Currently Apache Software Foundation finally released the latest Hadoop2 data analysis platform, which also led to public opinion for the big leap forward in the great leap forward in big data, before Xiaobian wrote "Hadoop is big data applications and why not" A text on the domestic big data market situation analysis. Now Hadoop 2 release, as the media expected to stimulate the same big data applications and development?
I think the first thing to look at, Hadoop 2 made some improvements From the reports, Hadoop 2 biggest improvement is the release of the YARN data processing and service engine for Map / Reduce was improved, at the same time for the Hadoop File System (HDFS) to add high availability features.
You can look at some technical details to access Hadoop data, you need to develop Java applications to achieve Map / Reduce, there will be some learning difficulties, in addition, you can also use Hbase, using the approximate database paradigm to process data. Its Hive data warehouse allows you to create queries using the HiveSQL query language for SQL-like classes and translate them into MapReduce tasks. However, Hadoop is still limited to single-threaded. MapReduce tasks, Hive queries, Hbase operations, etc. must take turns, this is the limit.

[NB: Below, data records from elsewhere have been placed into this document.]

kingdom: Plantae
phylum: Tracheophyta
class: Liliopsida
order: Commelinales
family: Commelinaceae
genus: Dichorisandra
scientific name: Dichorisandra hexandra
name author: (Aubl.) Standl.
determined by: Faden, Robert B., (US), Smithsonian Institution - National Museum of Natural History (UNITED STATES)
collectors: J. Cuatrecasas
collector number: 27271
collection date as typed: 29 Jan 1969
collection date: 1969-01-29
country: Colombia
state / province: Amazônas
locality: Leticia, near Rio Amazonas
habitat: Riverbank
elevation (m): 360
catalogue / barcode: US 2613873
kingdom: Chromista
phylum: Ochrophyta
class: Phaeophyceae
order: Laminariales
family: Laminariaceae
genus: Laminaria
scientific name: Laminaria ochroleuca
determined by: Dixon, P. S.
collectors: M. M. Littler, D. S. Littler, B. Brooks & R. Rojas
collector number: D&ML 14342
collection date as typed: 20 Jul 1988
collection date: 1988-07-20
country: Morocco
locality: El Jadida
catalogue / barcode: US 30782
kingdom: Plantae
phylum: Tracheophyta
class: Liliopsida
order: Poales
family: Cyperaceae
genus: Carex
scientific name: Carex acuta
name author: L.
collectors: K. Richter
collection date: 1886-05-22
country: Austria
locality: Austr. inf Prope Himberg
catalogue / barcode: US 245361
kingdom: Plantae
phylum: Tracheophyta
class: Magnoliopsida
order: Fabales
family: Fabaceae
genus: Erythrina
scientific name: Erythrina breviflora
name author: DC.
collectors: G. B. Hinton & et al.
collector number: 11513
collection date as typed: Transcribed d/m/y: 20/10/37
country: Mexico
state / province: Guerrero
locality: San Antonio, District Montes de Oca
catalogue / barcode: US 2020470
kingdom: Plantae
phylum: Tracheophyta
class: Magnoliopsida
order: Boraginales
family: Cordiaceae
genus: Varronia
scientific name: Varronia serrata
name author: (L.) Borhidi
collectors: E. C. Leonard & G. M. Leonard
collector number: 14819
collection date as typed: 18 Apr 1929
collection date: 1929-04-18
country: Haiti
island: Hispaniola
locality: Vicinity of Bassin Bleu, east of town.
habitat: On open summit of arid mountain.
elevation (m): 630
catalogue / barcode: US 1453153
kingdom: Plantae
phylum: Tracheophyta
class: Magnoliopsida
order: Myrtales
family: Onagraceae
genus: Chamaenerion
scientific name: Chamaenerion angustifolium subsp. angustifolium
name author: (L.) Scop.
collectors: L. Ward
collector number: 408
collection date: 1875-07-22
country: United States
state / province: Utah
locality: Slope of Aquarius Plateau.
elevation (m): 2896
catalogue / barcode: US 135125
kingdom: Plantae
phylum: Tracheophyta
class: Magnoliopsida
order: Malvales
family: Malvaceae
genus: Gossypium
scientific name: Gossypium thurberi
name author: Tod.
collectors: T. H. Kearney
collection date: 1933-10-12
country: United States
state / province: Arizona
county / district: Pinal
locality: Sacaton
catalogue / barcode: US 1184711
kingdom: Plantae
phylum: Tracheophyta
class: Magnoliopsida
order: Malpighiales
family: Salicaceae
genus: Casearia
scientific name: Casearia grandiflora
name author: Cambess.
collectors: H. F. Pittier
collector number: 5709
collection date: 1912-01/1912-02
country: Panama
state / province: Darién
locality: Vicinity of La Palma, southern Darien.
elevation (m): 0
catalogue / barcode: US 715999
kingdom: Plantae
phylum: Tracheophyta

The Hadoop development community is also aware of this issue, making improvements in Hadoop2 and upgrading Map / Reduce to Apache Yet Another Resource Negotiator.
ArunMurthy, YARN project manager, points out that the difference between Hadoop 1.0 and 2.0 is that everything in the former is batch-oriented, while the latter allows multiple applications to access data internally at the same time.
In other words, separating these capabilities from the rest of the current MapReduce system can make Hadoop cluster resources more powerful. The main management method is similar to the operating system to handle the task, there is no longer one operation limit.
With YARN, developers are able to develop applications directly within Hadoop, rather than filtering out data as many third-party tools do.
From Hadoop 1.0 to 2.0 there is no essential difference for the user, just from the technical point of view, to simplify the difficulty of technology development, is a kind of accumulation, rather than a qualitative change. For end users, Map / Reduce Ye Hao, YARN Ye Hao, but is a kind of resource scheduling and use.
So, no matter Hadoop 1.0, 2.0 its biggest contribution still lies in letting us have the opportunity to use X86 and other cheap means to deal with a large amount of structured data, which is the main reason that big data application is widely promoted and discussed. From the current point of view, the domestic big data applications need big data service provider, as to whether these service providers use Map / Reduce, or YARN are not important, the important thing is not the tool, but the service and the result. Neither Map / Reduce nor YARN is available to average non-professionals. It does not want to be as simple as using a PC. All you need now is Map / Reduce, or YARN, who need them to provide specialized services.
Hadoop 2 will promote the application and development of big data, but it is hard to be optimistic that the key issue in China remains unsolved.